Desde a crise imobiliária dos EUA, o termo “bolha” tem sido usado para designar inúmeros males económicos. Como o senhor define esse conceito?
Eu acho que a metáfora “bolha” vem de 1720, do mercado europeu, de um episódio que ficou conhecido como a “bolha de Mississipi”. A metáfora sugere que se trata de uma explosão repentina. As bolhas de sabão vão crescendo até estourarem de forma catastrófica. É uma metáfora infeliz porque, na economia, as bolhas geralmente não estouram de repente. Na verdade, elas podem encolher durante um longo período de tempo. A bolha dos preços dos imóveis no Japão, que se formou nos anos 1980 e que teve seu pico no começo dos anos 1990 está desinflando até hoje, por exemplo. Ela está perdendo tamanho há vinte anos. Eu acredito que as bolhas sejam formadas por fenómenos sociológicos, elas são criadas pelos pensamentos das pessoas. E o pensamento não muda da noite do para o dia. Os movimentos repentinos no mercado financeiro acontecem tanto para cima quanto para baixo.
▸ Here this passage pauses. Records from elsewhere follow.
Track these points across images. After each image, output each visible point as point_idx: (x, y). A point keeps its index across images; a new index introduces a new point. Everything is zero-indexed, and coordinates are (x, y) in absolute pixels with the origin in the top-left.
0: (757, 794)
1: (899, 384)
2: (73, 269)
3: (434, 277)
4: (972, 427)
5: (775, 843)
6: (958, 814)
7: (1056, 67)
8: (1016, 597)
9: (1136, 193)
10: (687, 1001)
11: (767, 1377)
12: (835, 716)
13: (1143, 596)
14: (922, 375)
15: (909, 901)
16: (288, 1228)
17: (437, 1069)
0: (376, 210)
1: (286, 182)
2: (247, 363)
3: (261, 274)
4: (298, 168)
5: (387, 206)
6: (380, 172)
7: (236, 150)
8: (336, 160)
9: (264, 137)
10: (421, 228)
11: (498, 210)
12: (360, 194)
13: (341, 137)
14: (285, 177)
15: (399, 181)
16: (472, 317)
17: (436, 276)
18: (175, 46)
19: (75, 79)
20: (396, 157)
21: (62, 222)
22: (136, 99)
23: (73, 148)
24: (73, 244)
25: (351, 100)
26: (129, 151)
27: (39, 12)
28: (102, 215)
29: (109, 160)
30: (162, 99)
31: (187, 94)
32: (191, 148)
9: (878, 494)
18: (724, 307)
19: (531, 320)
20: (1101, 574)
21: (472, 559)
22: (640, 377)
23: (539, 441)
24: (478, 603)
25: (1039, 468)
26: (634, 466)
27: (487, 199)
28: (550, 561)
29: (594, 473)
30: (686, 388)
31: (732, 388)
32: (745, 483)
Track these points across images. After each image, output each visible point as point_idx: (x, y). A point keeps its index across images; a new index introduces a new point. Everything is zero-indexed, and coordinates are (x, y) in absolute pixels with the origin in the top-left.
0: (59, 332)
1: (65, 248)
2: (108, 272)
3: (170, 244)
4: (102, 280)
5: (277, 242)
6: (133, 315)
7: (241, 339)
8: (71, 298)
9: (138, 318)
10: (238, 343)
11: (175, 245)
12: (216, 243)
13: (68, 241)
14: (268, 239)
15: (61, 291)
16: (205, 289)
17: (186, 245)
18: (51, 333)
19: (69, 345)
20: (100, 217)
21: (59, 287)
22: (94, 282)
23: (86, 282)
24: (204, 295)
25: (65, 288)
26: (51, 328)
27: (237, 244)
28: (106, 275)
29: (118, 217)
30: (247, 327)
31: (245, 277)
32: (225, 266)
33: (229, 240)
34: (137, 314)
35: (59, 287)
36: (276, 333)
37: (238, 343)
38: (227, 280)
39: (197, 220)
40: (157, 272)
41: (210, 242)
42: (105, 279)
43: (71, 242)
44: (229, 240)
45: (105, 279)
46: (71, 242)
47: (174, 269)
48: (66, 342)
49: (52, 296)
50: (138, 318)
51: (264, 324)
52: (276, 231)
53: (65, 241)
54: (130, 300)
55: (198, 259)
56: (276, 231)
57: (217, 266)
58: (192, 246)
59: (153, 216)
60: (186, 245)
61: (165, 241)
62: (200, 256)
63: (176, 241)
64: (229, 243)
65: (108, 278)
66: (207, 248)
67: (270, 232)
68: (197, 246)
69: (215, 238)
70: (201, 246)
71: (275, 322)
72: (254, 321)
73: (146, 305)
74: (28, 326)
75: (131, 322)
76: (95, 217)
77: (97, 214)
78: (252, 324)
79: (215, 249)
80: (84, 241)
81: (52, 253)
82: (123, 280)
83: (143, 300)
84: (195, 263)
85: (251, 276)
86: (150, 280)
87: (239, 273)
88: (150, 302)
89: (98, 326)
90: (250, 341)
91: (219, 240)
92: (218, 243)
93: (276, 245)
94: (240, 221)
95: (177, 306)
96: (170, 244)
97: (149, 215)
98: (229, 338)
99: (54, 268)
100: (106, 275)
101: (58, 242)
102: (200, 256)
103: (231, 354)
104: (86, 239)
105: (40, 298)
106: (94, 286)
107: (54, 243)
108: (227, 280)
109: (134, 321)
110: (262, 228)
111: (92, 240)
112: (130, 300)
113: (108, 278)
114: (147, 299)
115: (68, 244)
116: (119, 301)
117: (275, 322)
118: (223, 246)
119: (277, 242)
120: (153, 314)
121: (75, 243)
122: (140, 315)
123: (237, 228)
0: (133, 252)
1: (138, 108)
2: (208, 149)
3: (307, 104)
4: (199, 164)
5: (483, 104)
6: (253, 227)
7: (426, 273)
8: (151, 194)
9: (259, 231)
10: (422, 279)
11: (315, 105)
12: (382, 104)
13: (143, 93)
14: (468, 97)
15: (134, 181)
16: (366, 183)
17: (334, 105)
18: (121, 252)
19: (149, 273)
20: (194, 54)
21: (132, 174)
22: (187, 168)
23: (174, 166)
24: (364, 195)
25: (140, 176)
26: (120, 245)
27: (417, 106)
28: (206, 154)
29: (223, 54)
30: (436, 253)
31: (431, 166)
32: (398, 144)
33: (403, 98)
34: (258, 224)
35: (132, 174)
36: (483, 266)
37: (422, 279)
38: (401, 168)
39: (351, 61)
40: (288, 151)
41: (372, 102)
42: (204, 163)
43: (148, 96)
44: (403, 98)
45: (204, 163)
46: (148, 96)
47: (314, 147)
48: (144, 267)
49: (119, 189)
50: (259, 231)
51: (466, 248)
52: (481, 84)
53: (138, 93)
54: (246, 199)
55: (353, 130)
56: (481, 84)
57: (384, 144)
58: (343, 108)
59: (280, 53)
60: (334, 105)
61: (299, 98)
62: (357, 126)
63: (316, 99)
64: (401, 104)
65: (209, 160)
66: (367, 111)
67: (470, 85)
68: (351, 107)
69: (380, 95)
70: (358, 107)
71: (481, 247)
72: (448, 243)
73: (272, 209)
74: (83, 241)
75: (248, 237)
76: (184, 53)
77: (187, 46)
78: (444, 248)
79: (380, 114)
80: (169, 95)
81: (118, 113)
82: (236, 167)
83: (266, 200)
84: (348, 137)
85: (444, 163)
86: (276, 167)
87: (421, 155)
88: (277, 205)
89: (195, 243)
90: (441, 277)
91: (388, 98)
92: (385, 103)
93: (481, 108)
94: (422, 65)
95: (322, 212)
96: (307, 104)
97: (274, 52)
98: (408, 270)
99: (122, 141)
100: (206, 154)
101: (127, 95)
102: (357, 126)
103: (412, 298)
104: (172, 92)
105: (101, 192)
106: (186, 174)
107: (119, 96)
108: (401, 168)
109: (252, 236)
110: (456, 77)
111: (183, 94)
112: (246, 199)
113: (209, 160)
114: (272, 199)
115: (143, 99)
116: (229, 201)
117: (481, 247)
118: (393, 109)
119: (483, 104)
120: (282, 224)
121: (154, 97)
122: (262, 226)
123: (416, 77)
Por exemplo, o mercado financeiro dos Estados Unidos teve uma tendência de queda entre 1929 e 1932, foram quase três anos de queda. Mas isso não quer dizer que de repente ele estourou.
É possível prever o momento da contração da bolha?
Nos Estados Unidos, por exemplo, isso aconteceu em 2005, ou seja, três anos antes da crise do Lehman Brothers. A crise do Lehman Brothers foi um efeito colateral da crise imobiliária. Eu tentei voltar para 2005 para analisar o que mudou de lá para cá. O que eu vejo que mudou é que as pessoas aprenderam a palavra “bolha”. Elas nem sabiam o que significava até então. Eu sei disso porque eu fiz pesquisas com perguntas diretas às pessoas. Por volta de 2003, por exemplo, ninguém havia mencionado a palavra “bolha”. O que todos diziam é que “imóvel era o melhor investimento”. Depois da crise dos anos 2000 ficou a impressão de que os imóveis não são bons investimentos, mas eles são, porque as pessoas sempre vão querer moradia. O que as pessoas não percebem é que se os preços sobem um dia eles caem.
No Brasil, o senhor acredita que exista uma bolha no mercado imobiliário causada pelos estímulos ao crédito?
Analisando os indicadores de preços de imóveis do Brasil pode-se perceber que os preços vêm dobrando. Eu suspeito que haja a formação de uma bolha. Uma boa evidência é comparar sempre os preços do imóvel com o do aluguer. Nos Estados Unidos, por exemplo, os imóveis tiveram alta a um ritmo mais avançado do que o dos alugueres. Eu não pude ver os preços dos alugueres do Brasil, mas acredito que isso esteja acontecendo também. Isso é crítico porque não é que de repente as pessoas queiram consumir mais casas, mas esse apetite pelas compras é motivado pelo investimento. Isso é um problema. Meu temor é porque as pessoas agora estão tomando empréstimos para comprar imóveis. Se os preços entrarem em colapso, vai incorrer no mesmo tipo de problema que tivemos nos Estados Unidos. Isso pode ser convertido em uma recessão.
O que pode ser feito para evitar esse cenário? O governo tem poder para impedir?
O governo deveria se manifestar contra a formação de bolha, eles precisam acreditar que trata-se de uma bolha. E ele deveria fazer um aperto na oferta de crédito. Também pode-se fazer uma legislação que puna a oferta irresponsável de crédito. Uma outra medida interessante é contratar mais reguladores. A regulação é custosa, você não pode fazê-la de uma forma crua. É preciso saber quem é o emprestador responsável e quem não é. Isso se descobre com investigação e isso é custoso.
Esta semana o Fundo Monetário Internacional emitiu um relatório que recomenda que os bancos públicos brasileiros diminuam o ritmo de concessão de crédito. Qual sua opinião sobre isso, pensando no impacto no mercado imobiliário?
O banco de Israel fez isso. Eles estavam criando uma bolha imobiliária. Na China, as autoridades criaram barreiras para evitar a compra do segundo imóvel, por exemplo.
O que acontece para que se forme uma bolha é o fato de as pessoas se apressarem para comprar até cinco casas, elas querem comprar quanto for possível. Foi isso o que aconteceu nos Estados Unidos, a compra do segundo imóvel cresceu substancialmente. Isso é um problema, se muitos compram mais de um imóvel, os preços sobem.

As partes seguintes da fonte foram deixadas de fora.